At Stanford, I also got a graduate degree in electrical engineering and was the token bald and bearded man in his early 30s among a sea of 22 years olds. I took the required number of engineering units and spent all of my electives in graduate physics courses, ostensibly because I was studying quantum computing, but actually because I still hadn't lost the itch to understand the constituent elements of the universe (I still haven't figured it out, so if you have, please reach out). 

I've finally accepted that my interest in physics is an itch that cannot be scratched, and I will continue to study it in one form or another for the rest of my life.
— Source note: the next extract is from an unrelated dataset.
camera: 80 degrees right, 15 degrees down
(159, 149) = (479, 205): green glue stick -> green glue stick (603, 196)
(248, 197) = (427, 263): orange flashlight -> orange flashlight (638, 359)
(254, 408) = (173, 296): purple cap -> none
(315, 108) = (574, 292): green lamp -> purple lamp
Increasingly, the aspects of physics that most interest me are complexity and entanglement, two foundational ideas that tell us how structure can emerge from simplicity and how the behavior of the part and the whole are intricately, inseparably, and eternally entwined. In that sense, physics informs everything I find important, including my spiritual life. 

I grew up Catholic and was quite religious as a child before losing my faith. For many years, I worshipped at the altar of fact and reason. Recently, however, my once emphatically secular meditation practice has begun to embrace the power and wisdom of Buddhism. And in a development that would shock my 21-year-old self that didn't think there was anything useful to learn from the Bible, I've also developed a renewed appreciation for Jesus' teachings - not as a source of supernatural insights but as a practical guide for living a good life on earth. Although I have a long way to go before I am ready, I aspire to one day start a hybrid monastery-university that embraces both the intellectual and the spiritual.

 

There are many roads to self-discovery. The journey can be exhilarating, but also lonely and painful at times. On the Contemplative Primate, I hope to share what I have learned with those who walk beside me on the path; to encourage those who have just embarked; and to continue to learn from those who walk ahead. We may walk on different roads, but we are never alone.